■ What is required ■
Write out the material below line for line, with no changes.

[Opening Provided records section]

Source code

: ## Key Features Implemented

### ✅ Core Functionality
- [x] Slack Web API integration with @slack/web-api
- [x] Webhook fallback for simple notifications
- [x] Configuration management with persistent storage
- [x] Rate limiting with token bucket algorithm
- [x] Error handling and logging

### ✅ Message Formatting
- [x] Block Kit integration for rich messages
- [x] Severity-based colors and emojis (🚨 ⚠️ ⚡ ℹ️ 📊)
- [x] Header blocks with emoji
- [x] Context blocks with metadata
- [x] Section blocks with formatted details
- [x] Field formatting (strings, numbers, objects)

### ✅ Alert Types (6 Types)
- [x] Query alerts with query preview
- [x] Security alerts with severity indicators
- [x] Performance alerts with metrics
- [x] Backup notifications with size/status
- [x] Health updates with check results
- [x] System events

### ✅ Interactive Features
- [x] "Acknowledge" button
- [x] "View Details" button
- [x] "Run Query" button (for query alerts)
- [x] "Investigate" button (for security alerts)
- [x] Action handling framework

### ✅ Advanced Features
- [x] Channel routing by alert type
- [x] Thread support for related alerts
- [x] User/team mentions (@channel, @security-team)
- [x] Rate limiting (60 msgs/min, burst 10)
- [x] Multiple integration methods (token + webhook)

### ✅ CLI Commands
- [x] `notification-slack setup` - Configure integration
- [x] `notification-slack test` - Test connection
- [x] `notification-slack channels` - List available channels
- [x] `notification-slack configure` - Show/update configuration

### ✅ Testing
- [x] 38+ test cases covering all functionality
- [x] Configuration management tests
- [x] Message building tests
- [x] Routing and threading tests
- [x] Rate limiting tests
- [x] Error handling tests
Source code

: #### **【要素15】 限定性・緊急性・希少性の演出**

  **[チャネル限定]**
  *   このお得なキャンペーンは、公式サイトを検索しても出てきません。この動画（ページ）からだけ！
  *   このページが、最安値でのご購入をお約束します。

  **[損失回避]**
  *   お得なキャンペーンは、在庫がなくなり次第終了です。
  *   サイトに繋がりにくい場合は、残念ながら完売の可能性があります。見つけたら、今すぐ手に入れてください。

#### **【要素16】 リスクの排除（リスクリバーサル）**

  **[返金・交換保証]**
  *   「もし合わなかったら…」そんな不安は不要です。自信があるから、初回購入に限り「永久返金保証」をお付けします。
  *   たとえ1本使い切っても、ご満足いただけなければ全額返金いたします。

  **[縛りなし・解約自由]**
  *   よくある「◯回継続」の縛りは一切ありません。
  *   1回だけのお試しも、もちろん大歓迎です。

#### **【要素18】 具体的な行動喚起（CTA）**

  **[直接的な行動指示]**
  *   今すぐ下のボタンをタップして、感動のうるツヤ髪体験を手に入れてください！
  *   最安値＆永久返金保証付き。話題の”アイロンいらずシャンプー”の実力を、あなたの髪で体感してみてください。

[Closing Provided records section]

■ Result ■
Source code

: ## Key Features Implemented

### ✅ Core Functionality
- [x] Slack Web API integration with @slack/web-api
- [x] Webhook fallback for simple notifications
- [x] Configuration management with persistent storage
- [x] Rate limiting with token bucket algorithm
- [x] Error handling and logging

### ✅ Message Formatting
- [x] Block Kit integration for rich messages
- [x] Severity-based colors and emojis (🚨 ⚠️ ⚡ ℹ️ 📊)
- [x] Header blocks with emoji
- [x] Context blocks with metadata
- [x] Section blocks with formatted details
- [x] Field formatting (strings, numbers, objects)

### ✅ Alert Types (6 Types)
- [x] Query alerts with query preview
- [x] Security alerts with severity indicators
- [x] Performance alerts with metrics
- [x] Backup notifications with size/status
- [x] Health updates with check results
- [x] System events

### ✅ Interactive Features
- [x] "Acknowledge" button
- [x] "View Details" button
- [x] "Run Query" button (for query alerts)
- [x] "Investigate" button (for security alerts)
- [x] Action handling framework

### ✅ Advanced Features
- [x] Channel routing by alert type
- [x] Thread support for related alerts
- [x] User/team mentions (@channel, @security-team)
- [x] Rate limiting (60 msgs/min, burst 10)
- [x] Multiple integration methods (token + webhook)

### ✅ CLI Commands
- [x] `notification-slack setup` - Configure integration
- [x] `notification-slack test` - Test connection
- [x] `notification-slack channels` - List available channels
- [x] `notification-slack configure` - Show/update configuration

### ✅ Testing
- [x] 38+ test cases covering all functionality
- [x] Configuration management tests
- [x] Message building tests
- [x] Routing and threading tests
- [x] Rate limiting tests
- [x] Error handling tests
Source code

: #### **【要素15】 限定性・緊急性・希少性の演出**

  **[チャネル限定]**
  *   このお得なキャンペーンは、公式サイトを検索しても出てきません。この動画（ページ）からだけ！
  *   このページが、最安値でのご購入をお約束します。

  **[損失回避]**
  *   お得なキャンペーンは、在庫がなくなり次第終了です。
  *   サイトに繋がりにくい場合は、残念ながら完売の可能性があります。見つけたら、今すぐ手に入れてください。

#### **【要素16】 リスクの排除（リスクリバーサル）**

  **[返金・交換保証]**
  *   「もし合わなかったら…」そんな不安は不要です。自信があるから、初回購入に限り「永久返金保証」をお付けします。
  *   たとえ1本使い切っても、ご満足いただけなければ全額返金いたします。

  **[縛りなし・解約自由]**
  *   よくある「◯回継続」の縛りは一切ありません。
  *   1回だけのお試しも、もちろん大歓迎です。

#### **【要素18】 具体的な行動喚起（CTA）**

  **[直接的な行動指示]**
  *   今すぐ下のボタンをタップして、感動のうるツヤ髪体験を手に入れてください！
  *   最安値＆永久返金保証付き。話題の”アイロンいらずシャンプー”の実力を、あなたの髪で体感してみてください。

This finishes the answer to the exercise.